“Better,” “flat,” and “sporadic” comprise the range of adjectives that might be applied to the current Birmingham area general purpose, multi-tenant office market, the Birmingham Business Journal reported in September. “But even though the market is still a challenge to navigate, several companies have pulled the trigger on large leases this year,” states the report. Nonetheless, an executive with Colliers International informed the source, 2012 has been “a phenomenal year for tenants as well as aggressive landlords who have the capacity to make solid deals to attract new, long-term tenants.” Along these lines, the Journal reported in August, Viva Health Inc. has announced plans to relocate its offices, for which the vacant Regions Plaza building downtown has been cited as a potential site. In July, law firm Adams and Reese LLP announced plans to move in October into 22,045 square feet at the 32-story, near-570,000-square-foot Regions Harbert Plaza, the city’s largest multi-tenant office building. Second quarter leases reported by industry sources include a 26,310-square-foot Class A deal by IberiaBank in the Grandview II building in the Highway 280/Southern submarket in the suburban southeast.
Reis’ reporting on this market gives evidence of all three of the above-cited characterizations. Net absorption, “sporadic” by the quarter, was negative overall for the first half of the year at 28,000 square feet (July and August lost 4,000 more) but should be “better” over the remainder of the year. Occupancy, meanwhile, has been essentially “flat.” The vacancy rate has scarcely budged over the past two years. It closed the latest quarter at 12.1%, up 10 basis points for the period, down 20 year-over-year, up 20 since the second quarter of 2010. No change followed by August. At $19.01 psf and $15.64 psf, asking and effective average lease rates for the latest quarter were up 0.1% and 0.2% for the period and were up 0.3% year-to-date following gains of 0.5% and 0.6% last year. There were no additional changes through August.
Speculative development, meanwhile, has been virtually non-existent in the recent period. Until August 2012, no competitive general purpose space had come on line metro wide since 2008. The August delivery, which will stand as 2012’s sole completion of this type, was the $4 million, 42,000-square-foot Railroad Square office redevelopment project at Second Avenue and S. 18th Street in the “Southside” area near downtown proper (in Reis’ Downtown/Medical Center submarket) and near the new professional minor league baseball stadium. The Birmingham News has reported a “full roster” of tenants for the new building.
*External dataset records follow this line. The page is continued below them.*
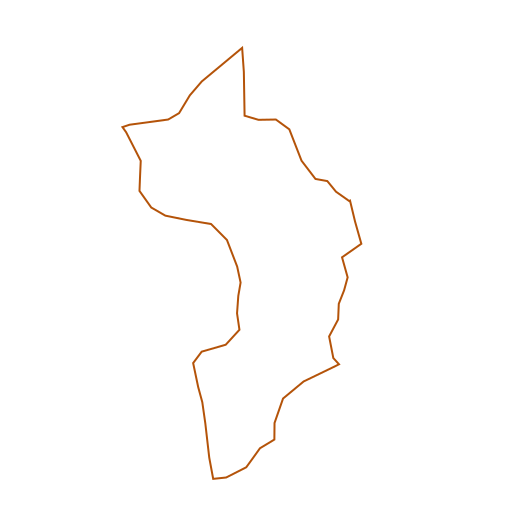 Ainaro, Robinson projection, rotated 163°
{"feature_id": "TLS-545", "entity_name": "Ainaro", "entity_type": "District", "adm_level": 1, "iso_a3": "TLS", "parent_name": "East Timor", "parent_adm1": "", "projection": "robinson", "projection_center": [125.566, -9.004], "detail": "fine", "context": "isolated", "style": "outline", "palette": "amber", "viewbox_px": 512, "rotation_deg": 163, "n_neighbors": 0, "source": "natural_earth", "source_scale": "10m", "svg_char_len": 889}
<svg xmlns="http://www.w3.org/2000/svg" viewBox="0 0 512 512"><g transform="rotate(163 256 256)"><path d="M346.0,418.3L338.5,418.5L300.1,412.2L287.8,415.1L272.3,429.0L256.8,438.8L208.4,459.1L213.8,435.6L225.9,393.5L213.8,385.5L197.1,380.7L187.1,367.4L184.6,333.8L176.6,312.3L165.9,306.8L160.7,294.1L150.8,281.3L149.9,281.5L151.2,260.1L151.7,236.9L174.1,229.6L174.6,208.8L181.8,197.4L190.8,186.1L196.0,171.3L209.6,157.7L211.9,135.8L208.3,128.2L211.6,127.6L247.1,122.1L271.8,111.8L287.1,90.9L292.1,75.1L308.4,71.0L317.7,63.9L327.1,56.8L349.3,52.9L362.1,55.4L359.8,75.7L359.6,77.2L353.4,110.8L350.1,131.9L349.6,147.7L347.4,172.0L335.9,180.4L310.9,180.0L293.4,190.3L290.9,206.7L284.6,223.0L278.5,235.1L277.1,251.4L279.1,279.8L289.6,299.7L312.1,310.9L330.9,321.1L342.0,333.0L348.4,352.3L343.8,365.5L338.4,380.7L344.0,412.3L346.0,418.3Z" fill="none" stroke="#b45309" stroke-width="2"/></g></svg>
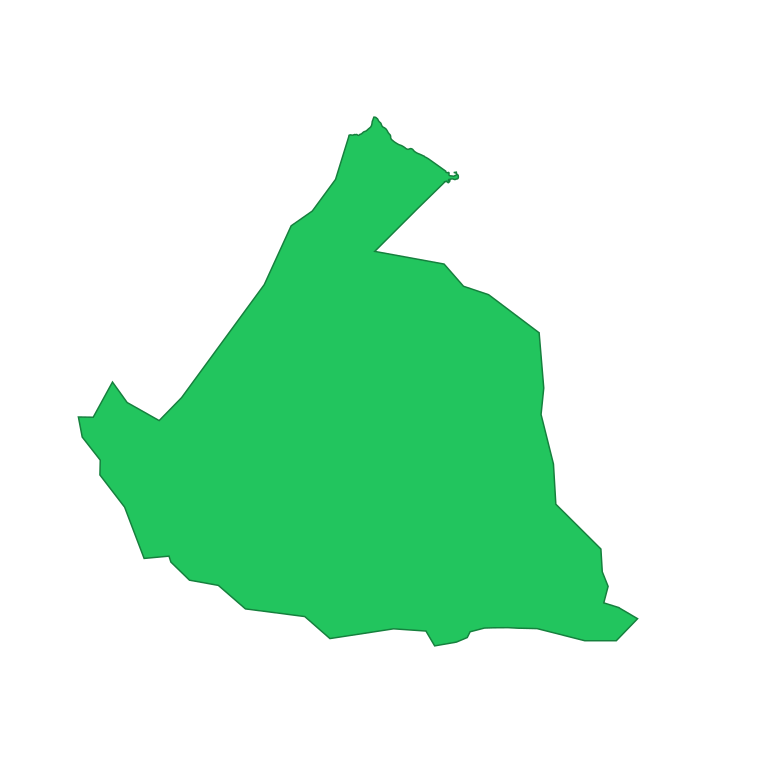 Tarialan, Hövsgöl, Mongolia (orthographic projection), rotated 281°
{"feature_id": "93677404B32165000008525", "entity_name": "Tarialan", "entity_type": "district", "adm_level": 2, "iso_a3": "MNG", "parent_name": "Mongolia", "parent_adm1": "Hövsgöl", "projection": "orthographic", "projection_center": [102.556, 49.659], "detail": "fine", "context": "isolated", "style": "filled", "palette": "green", "viewbox_px": 768, "rotation_deg": 281, "n_neighbors": 0, "source": "geoboundaries", "source_scale": "gbopen_adm2", "svg_char_len": 4993}
<svg xmlns="http://www.w3.org/2000/svg" viewBox="0 0 768 768"><g transform="rotate(281 384 384)"><path d="M383.6,544.2L383.9,544.0L384.0,544.0L410.5,541.6L463.9,526.5L463.9,526.4L491.6,469.7L495.1,443.4L513.2,420.1L512.4,349.6L561.6,382.8L561.9,383.0L593.6,404.9L593.7,404.7L593.8,404.7L594.1,404.8L594.2,405.1L594.2,405.5L594.6,406.0L594.9,406.3L595.0,406.7L594.9,407.0L594.6,407.2L594.4,407.3L594.3,407.5L594.3,408.0L594.1,408.2L593.9,408.4L593.9,408.6L593.9,408.8L594.2,409.1L594.6,409.3L594.9,409.5L595.3,409.7L595.6,409.8L595.8,409.7L596.1,409.6L596.2,409.3L596.1,409.2L595.9,409.0L596.0,408.7L596.3,408.4L596.7,408.4L597.0,408.5L597.3,408.8L597.3,409.1L597.2,409.4L597.0,409.6L596.7,409.7L596.6,409.8L596.8,409.8L597.0,409.9L597.5,409.9L597.7,410.1L597.9,410.4L598.1,411.1L598.2,411.4L598.3,411.7L598.4,412.2L598.4,412.7L598.3,413.3L598.2,414.0L598.2,414.5L598.3,414.7L598.4,415.1L598.6,415.4L598.9,415.7L599.1,416.0L599.2,416.6L599.4,416.9L599.7,417.3L600.3,417.5L600.8,417.6L601.3,417.5L601.6,417.5L601.9,417.3L602.2,417.2L602.6,417.1L603.0,417.0L603.2,416.8L603.3,416.6L603.5,416.2L603.7,415.9L603.9,415.5L604.2,415.2L604.6,415.0L604.9,414.8L605.3,414.7L605.6,414.7L605.8,414.6L605.8,414.4L605.5,414.3L605.4,414.1L605.3,413.8L605.3,413.3L605.2,412.9L605.1,412.7L604.9,412.8L604.9,413.0L604.9,413.3L605.0,413.4L605.1,413.7L604.9,414.0L604.7,414.4L604.4,414.8L604.1,415.0L603.9,415.1L603.3,415.2L603.0,415.1L602.8,415.0L602.6,414.7L602.3,414.3L602.1,413.8L601.9,413.7L601.7,413.5L601.6,413.3L601.4,412.9L601.2,412.5L601.2,411.9L601.2,411.1L601.1,410.3L601.0,409.5L601.1,408.8L601.2,408.4L601.4,408.1L601.6,407.9L601.9,407.8L602.3,407.7L602.8,407.7L603.3,407.6L603.5,407.6L603.9,407.3L604.0,407.1L603.9,406.8L603.9,406.6L603.7,406.3L603.6,406.2L603.5,405.8L603.5,405.4L603.6,404.9L603.8,404.5L604.0,404.2L604.7,404.0L613.5,384.7L614.4,382.2L614.6,381.1L615.4,379.8L615.4,379.4L615.6,378.5L615.8,377.9L616.0,377.0L616.1,376.7L616.4,375.2L616.5,374.9L616.7,373.7L616.8,373.2L616.9,372.9L617.0,372.4L617.1,372.1L617.3,371.5L617.5,371.0L617.7,370.5L617.9,370.0L618.2,369.5L618.4,369.1L618.6,368.8L619.0,368.4L619.3,368.0L619.7,367.5L620.0,366.9L620.1,366.5L620.2,366.1L620.2,365.7L620.2,365.3L620.0,364.8L619.8,364.4L619.5,363.9L619.3,363.6L619.1,363.1L618.9,362.8L618.9,362.5L619.0,362.1L619.0,361.7L619.1,361.3L619.2,361.0L619.3,360.8L619.4,360.4L619.6,360.1L619.8,359.8L620.0,359.4L620.2,358.9L620.4,358.5L620.6,358.0L620.7,357.9L620.7,357.5L620.8,357.4L621.1,356.6L621.2,356.3L621.3,356.0L621.4,355.6L621.5,355.1L621.6,354.6L621.6,354.2L621.8,353.0L622.0,352.3L622.1,352.1L622.1,351.9L622.2,351.7L622.4,351.2L622.6,350.5L622.8,350.1L623.0,349.6L623.3,348.8L623.6,348.1L624.0,347.3L624.4,346.6L624.7,346.0L625.0,345.5L625.2,345.1L625.5,344.7L625.9,344.3L626.2,344.0L626.6,343.8L627.3,343.5L627.7,343.3L628.0,343.3L628.3,343.3L628.4,343.2L628.8,343.1L629.3,342.8L629.7,342.5L630.0,342.1L630.3,341.7L630.5,341.4L630.9,340.9L631.3,340.5L631.5,340.2L631.8,339.9L632.1,339.7L632.4,339.5L632.8,339.2L633.2,338.8L633.7,338.3L634.2,337.9L634.4,337.7L634.6,337.3L635.0,336.9L635.1,336.6L635.3,336.1L635.6,335.6L635.7,335.1L635.8,334.6L635.9,334.2L636.2,333.8L636.4,333.4L636.7,333.0L637.0,332.7L637.6,332.3L638.2,331.9L638.7,331.6L639.2,331.3L639.6,330.9L639.8,330.6L640.1,330.1L640.3,329.7L640.5,329.4L640.6,329.2L640.9,328.9L641.4,328.4L641.8,328.0L642.1,327.8L642.4,327.6L642.8,327.3L643.2,326.8L643.4,326.3L643.7,325.8L644.0,325.4L644.1,324.9L644.2,324.4L644.2,323.9L644.0,323.1L643.4,323.0L643.0,323.0L642.8,323.0L642.3,322.8L641.8,322.8L641.1,322.7L640.2,322.5L639.7,322.4L639.0,322.4L637.7,322.5L636.4,322.5L635.4,322.4L634.6,322.2L634.1,322.0L633.8,321.9L633.6,321.8L632.8,321.2L632.2,320.7L631.6,320.2L631.1,319.8L630.7,319.5L630.3,319.2L629.8,318.9L629.4,318.5L628.9,318.1L628.7,317.7L628.4,317.3L628.2,316.9L628.0,316.5L627.6,316.0L627.3,315.7L627.0,315.4L626.6,315.2L626.3,314.9L625.8,314.6L625.4,314.3L625.1,314.0L625.0,313.7L624.9,313.5L624.8,313.4L624.6,313.1L624.4,312.7L624.0,312.5L623.6,312.1L623.2,311.7L623.2,311.3L623.2,310.9L623.2,310.6L623.4,310.4L623.5,310.1L623.7,309.8L623.7,309.4L623.6,309.0L623.4,308.6L623.2,308.1L623.3,307.5L623.1,307.2L622.9,306.9L622.7,306.5L622.5,306.3L622.4,306.0L622.3,305.6L622.2,305.3L622.2,304.8L622.2,304.4L622.2,303.9L622.1,303.4L621.6,302.3L621.4,302.2L619.9,302.2L575.6,297.4L540.1,280.6L521.6,262.7L458.7,247.5L332.0,187.9L305.2,170.3L305.2,170.2L316.8,135.4L334.1,117.1L295.9,104.9L293.3,90.3L274.3,97.9L255.2,119.9L255.1,120.0L240.5,122.5L240.4,122.6L213.6,152.9L167.0,181.8L174.0,205.8L168.5,208.8L154.3,230.5L154.7,259.8L136.8,290.9L140.6,350.6L123.8,379.5L145.5,440.1L149.5,472.3L136.6,483.7L144.5,504.4L151.0,514.1L157.2,515.8L163.6,529.2L165.8,538.9L165.8,539.0L168.3,551.3L168.4,551.6L170.1,563.7L170.2,563.9L173.1,581.0L170.3,630.1L176.3,661.0L202.0,677.7L209.2,657.3L209.3,657.3L211.1,641.5L228.1,642.6L241.3,634.1L263.4,628.4L298.8,575.6L337.8,565.6L383.6,544.2Z" fill="#22c55e" stroke="#15803d" stroke-width="1.5"/></g></svg>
Shannon Waltchack LLC is the developer. “We’re seeing a strong office market downtown right now, especially on the Southside,” an executive with Watts Realty Company informed the Journal in August. “It’s hard to find any office space near the medical center.” According to an executive with Shannon Waltchack LLC, “the medical district was a driving force behind a real estate recovery downtown,” adds the report. The area is a focus of new residential development as well (see the Apartment Space section following).
Reis expects positive net absorption over the remainder of the year at about twice the volume of the newly completed Railroad Square building. Vacancy should fall to 11.8%, lowest since the fourth quarter of 2010. Gains of 1.0% are projected for both the mean asking and effective rents for the year.